Word for word, restate all the records; images are not part of the copy.

========================================================================

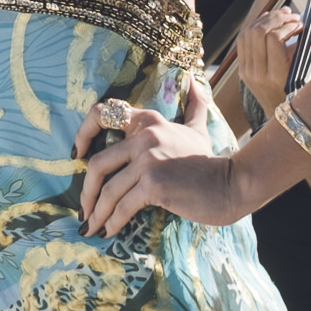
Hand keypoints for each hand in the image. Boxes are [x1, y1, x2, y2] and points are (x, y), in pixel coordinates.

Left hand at [73, 105, 250, 232]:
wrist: (232, 185)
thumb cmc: (210, 162)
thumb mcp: (198, 128)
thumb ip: (193, 105)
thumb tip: (195, 79)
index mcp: (148, 119)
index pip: (101, 113)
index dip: (83, 133)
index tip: (78, 155)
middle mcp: (145, 134)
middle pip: (98, 164)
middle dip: (87, 191)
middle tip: (85, 209)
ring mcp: (148, 159)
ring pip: (108, 189)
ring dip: (97, 212)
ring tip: (93, 227)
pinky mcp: (154, 183)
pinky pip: (123, 205)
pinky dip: (112, 220)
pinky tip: (109, 231)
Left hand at [233, 5, 305, 114]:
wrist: (284, 121)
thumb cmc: (304, 98)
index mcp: (277, 76)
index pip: (273, 39)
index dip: (287, 26)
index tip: (301, 25)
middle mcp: (258, 74)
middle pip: (258, 32)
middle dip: (276, 18)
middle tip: (291, 15)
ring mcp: (247, 72)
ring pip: (248, 33)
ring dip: (265, 19)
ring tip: (282, 15)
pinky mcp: (242, 70)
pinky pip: (243, 40)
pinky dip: (254, 27)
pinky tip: (269, 22)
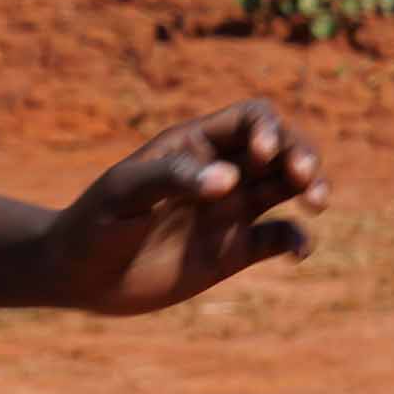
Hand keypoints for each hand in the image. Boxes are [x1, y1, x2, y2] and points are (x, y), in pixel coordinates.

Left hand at [39, 98, 324, 315]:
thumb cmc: (93, 224)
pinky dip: (298, 240)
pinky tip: (297, 252)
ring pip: (290, 186)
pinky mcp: (234, 251)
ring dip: (313, 187)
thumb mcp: (125, 193)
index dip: (268, 129)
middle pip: (282, 147)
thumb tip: (230, 180)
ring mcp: (230, 210)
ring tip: (316, 203)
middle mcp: (221, 171)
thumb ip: (173, 178)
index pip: (252, 118)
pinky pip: (280, 237)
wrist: (78, 275)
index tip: (259, 155)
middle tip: (303, 178)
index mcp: (195, 144)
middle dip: (302, 153)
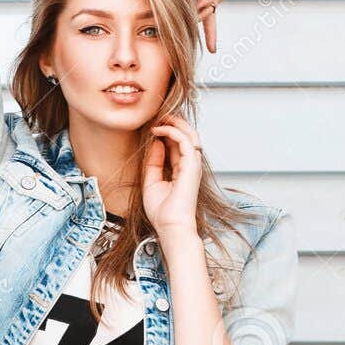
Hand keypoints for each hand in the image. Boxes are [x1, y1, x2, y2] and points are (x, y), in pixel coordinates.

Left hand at [142, 114, 204, 244]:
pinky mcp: (192, 166)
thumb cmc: (162, 212)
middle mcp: (190, 166)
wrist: (170, 227)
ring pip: (189, 134)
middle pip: (186, 136)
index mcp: (182, 171)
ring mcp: (193, 165)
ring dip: (174, 123)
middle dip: (173, 124)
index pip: (177, 145)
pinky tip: (158, 131)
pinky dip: (172, 132)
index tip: (151, 127)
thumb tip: (155, 142)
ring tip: (159, 119)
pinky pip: (185, 141)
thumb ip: (153, 162)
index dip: (166, 133)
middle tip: (158, 117)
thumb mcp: (151, 182)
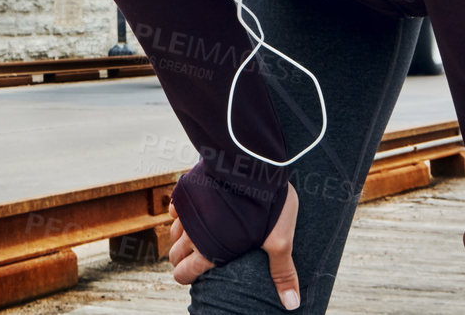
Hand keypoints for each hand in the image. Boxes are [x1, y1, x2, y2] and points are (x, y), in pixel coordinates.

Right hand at [168, 181, 301, 308]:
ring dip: (179, 238)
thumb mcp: (279, 241)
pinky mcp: (186, 189)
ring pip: (172, 231)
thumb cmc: (265, 205)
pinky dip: (179, 214)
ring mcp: (187, 209)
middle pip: (173, 254)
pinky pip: (175, 207)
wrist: (250, 164)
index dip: (185, 277)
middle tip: (192, 261)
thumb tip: (292, 305)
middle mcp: (191, 232)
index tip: (192, 277)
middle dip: (179, 260)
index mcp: (210, 250)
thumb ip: (282, 272)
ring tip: (192, 240)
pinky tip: (190, 213)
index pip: (184, 272)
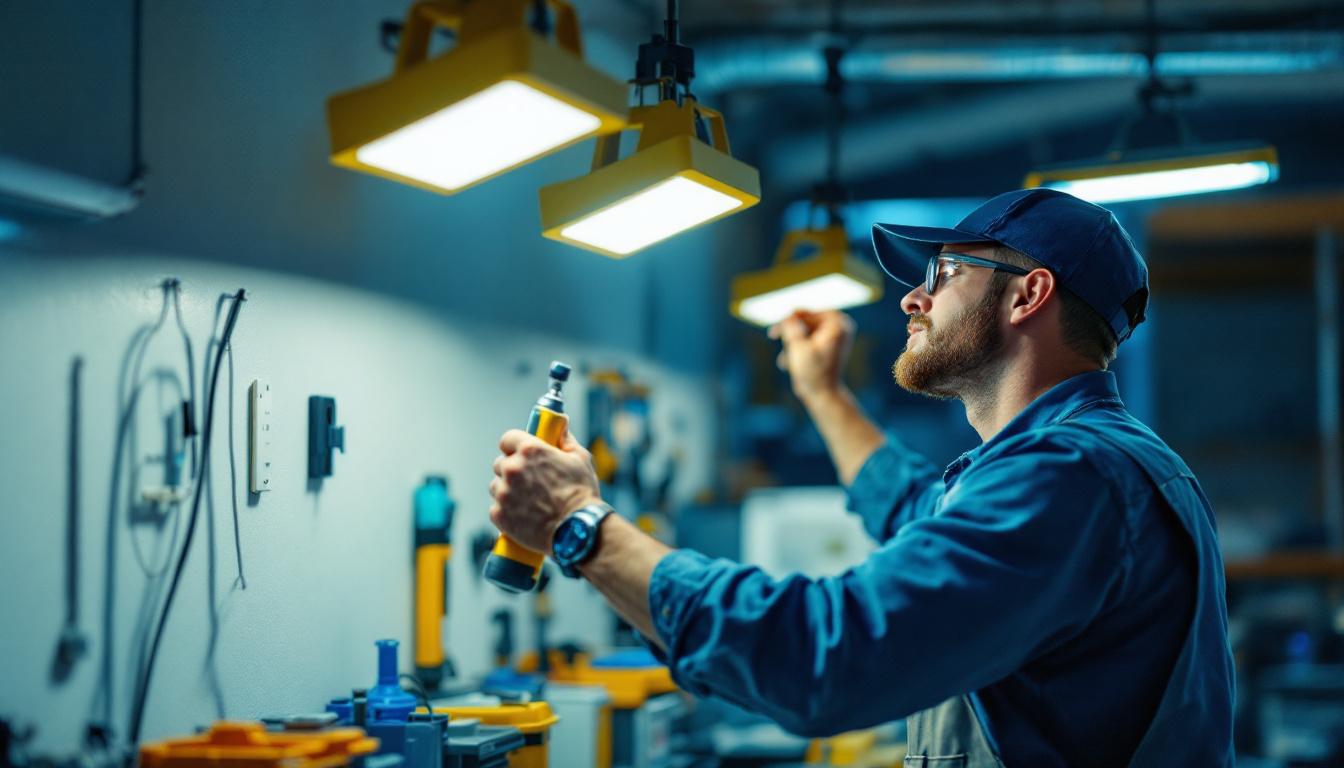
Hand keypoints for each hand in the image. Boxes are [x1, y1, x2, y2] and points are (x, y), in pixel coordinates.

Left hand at [489, 430, 602, 553]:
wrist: (577, 530)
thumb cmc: (582, 494)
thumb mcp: (580, 459)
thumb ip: (566, 439)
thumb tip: (561, 425)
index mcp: (530, 450)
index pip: (507, 439)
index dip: (513, 447)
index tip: (518, 454)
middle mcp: (513, 468)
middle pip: (500, 464)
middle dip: (511, 470)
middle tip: (528, 482)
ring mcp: (504, 492)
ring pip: (497, 487)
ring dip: (507, 491)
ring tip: (528, 502)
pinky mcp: (499, 515)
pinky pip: (496, 509)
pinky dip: (506, 512)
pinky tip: (523, 516)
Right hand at [768, 309, 854, 401]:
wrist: (822, 395)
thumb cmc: (812, 372)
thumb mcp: (798, 346)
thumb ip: (791, 326)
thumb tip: (788, 313)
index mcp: (837, 323)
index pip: (807, 313)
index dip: (789, 320)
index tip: (775, 331)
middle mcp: (838, 325)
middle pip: (805, 319)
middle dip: (790, 333)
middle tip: (773, 335)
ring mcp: (832, 334)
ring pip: (803, 328)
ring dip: (792, 342)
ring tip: (788, 359)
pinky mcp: (826, 343)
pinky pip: (806, 337)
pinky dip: (797, 347)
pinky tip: (790, 362)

========================================================================

◆ Task result ◆
Hand keypoints for each hand in the image. Boxes are [x1, y1, x2, y2] and points are (x, y), in pixel coordinates.

Left hand at [73, 105, 250, 232]:
wrist: (232, 185)
thumb cmc: (210, 162)
thumb mcp: (198, 128)
thumb ip: (193, 105)
thumb tip: (195, 79)
index mcp: (148, 119)
index pip: (101, 113)
index dip: (83, 133)
index tip: (78, 155)
middle mcp: (145, 134)
middle pip: (98, 164)
middle dip: (87, 191)
middle tip: (85, 209)
ring mcp: (148, 159)
ring pip: (108, 189)
ring dip: (97, 212)
ring tip: (93, 227)
pinky mcp: (154, 183)
pinky pip: (123, 205)
pinky dip: (112, 220)
pinky tip: (109, 231)
Left hand at [233, 5, 305, 114]:
wrist: (284, 121)
thumb cmc: (304, 98)
index mcp: (277, 76)
index pip: (273, 39)
index dip: (287, 26)
index tip: (301, 25)
middle mcp: (258, 74)
middle pip: (258, 32)
middle dip: (276, 18)
middle tip: (291, 15)
ring mcp: (247, 72)
ring pip: (248, 33)
ring dip: (265, 19)
ring tip: (282, 15)
pinky mcp: (242, 70)
pinky pip: (243, 40)
pinky dip: (254, 27)
pinky tip: (269, 22)
Hand keypoints for each hand in the image. Boxes are [x1, y1, x2, y2] and points are (x, y), in pixel coordinates.

Left hand at [39, 98, 324, 315]:
thumb cmc: (93, 224)
pinky dip: (298, 240)
pinky tip: (297, 252)
ring pip: (290, 186)
pinky mcp: (234, 251)
ring dip: (313, 187)
thumb mcp: (125, 193)
index dip: (268, 129)
middle pip: (282, 147)
thumb tip: (230, 180)
ring mcp: (230, 210)
ring tip: (316, 203)
middle mcp: (221, 171)
thumb ip: (173, 178)
index pip: (252, 118)
pinky pip: (280, 237)
wrist: (78, 275)
index tip: (259, 155)
middle tip: (303, 178)
index mcp: (195, 144)
middle dip: (302, 153)
Hand keypoints for each hand in the image. Boxes are [x1, y1, x2, y2] and points are (x, y), in pixel coordinates.

Left hand at [142, 114, 204, 244]:
pinky mcp: (192, 166)
thumb cmc: (162, 212)
middle mcp: (190, 166)
wrist: (170, 227)
ring pip: (189, 134)
middle pip: (186, 136)
index mcp: (182, 171)
ring mcp: (193, 165)
ring dip: (174, 123)
middle dip: (173, 124)
index pip: (177, 145)
pinky tip: (158, 131)
pinky dip: (172, 132)
index tip: (151, 127)
thumb tip: (155, 142)
ring tip: (159, 119)
pinky pip: (185, 141)
thumb ip: (153, 162)
index dip: (166, 133)
middle tip: (158, 117)
thumb mcp: (151, 182)
Hand keypoints for each hand in the image. Boxes are [x1, y1, x2, y2] and points are (x, y), in pixel coordinates.

Right hand at [168, 181, 301, 308]:
ring dip: (179, 238)
thumb mcp: (279, 241)
pinky mcp: (186, 189)
ring pip: (172, 231)
thumb cmc: (265, 205)
pinky dip: (179, 214)
ring mcp: (187, 209)
middle pip: (173, 254)
pinky pip: (175, 207)
wrist: (250, 164)
index dip: (185, 277)
middle tip: (192, 261)
thumb tip: (292, 305)
middle mcp: (191, 232)
index tip: (192, 277)
middle dip: (179, 260)
index mcp: (210, 250)
thumb ip: (282, 272)
ring tip: (192, 240)
pinky tip: (190, 213)
index pip: (184, 272)
Hand keypoints for each hand in the image. Boxes are [x1, y1, x2, y2] and points are (x, y), in pixel coordinates.

Left hand at [489, 430, 602, 553]:
wrist: (577, 530)
thumb cmc: (582, 494)
thumb mcp: (580, 459)
thumb ip: (566, 439)
thumb tip: (561, 425)
index mcp: (530, 450)
index pip: (507, 439)
index dip: (513, 447)
index tip: (518, 454)
middle mcp: (513, 468)
middle pip: (500, 464)
middle dip: (511, 470)
middle tip: (528, 482)
ring mcp: (504, 492)
ring pip: (497, 487)
ring dip: (507, 491)
ring tip: (528, 502)
pinky mcp: (499, 515)
pinky pip: (496, 509)
pinky dip: (506, 512)
pinky tip: (523, 516)
Right hand at [768, 309, 854, 401]:
wrist: (822, 395)
thumb cmc: (812, 372)
thumb mcp: (798, 346)
thumb ip: (791, 326)
thumb tip: (788, 313)
index mcp: (837, 323)
index pip: (807, 313)
index dip: (789, 320)
index tip: (775, 331)
middle mcp: (838, 325)
middle pip: (805, 319)
middle dip: (790, 333)
middle tip: (773, 335)
ring mcp: (832, 334)
ring pip: (803, 328)
ring dip: (792, 342)
ring tip: (788, 359)
pinky mcp: (826, 343)
pinky pip: (806, 337)
pinky dip: (797, 347)
pinky tip: (790, 362)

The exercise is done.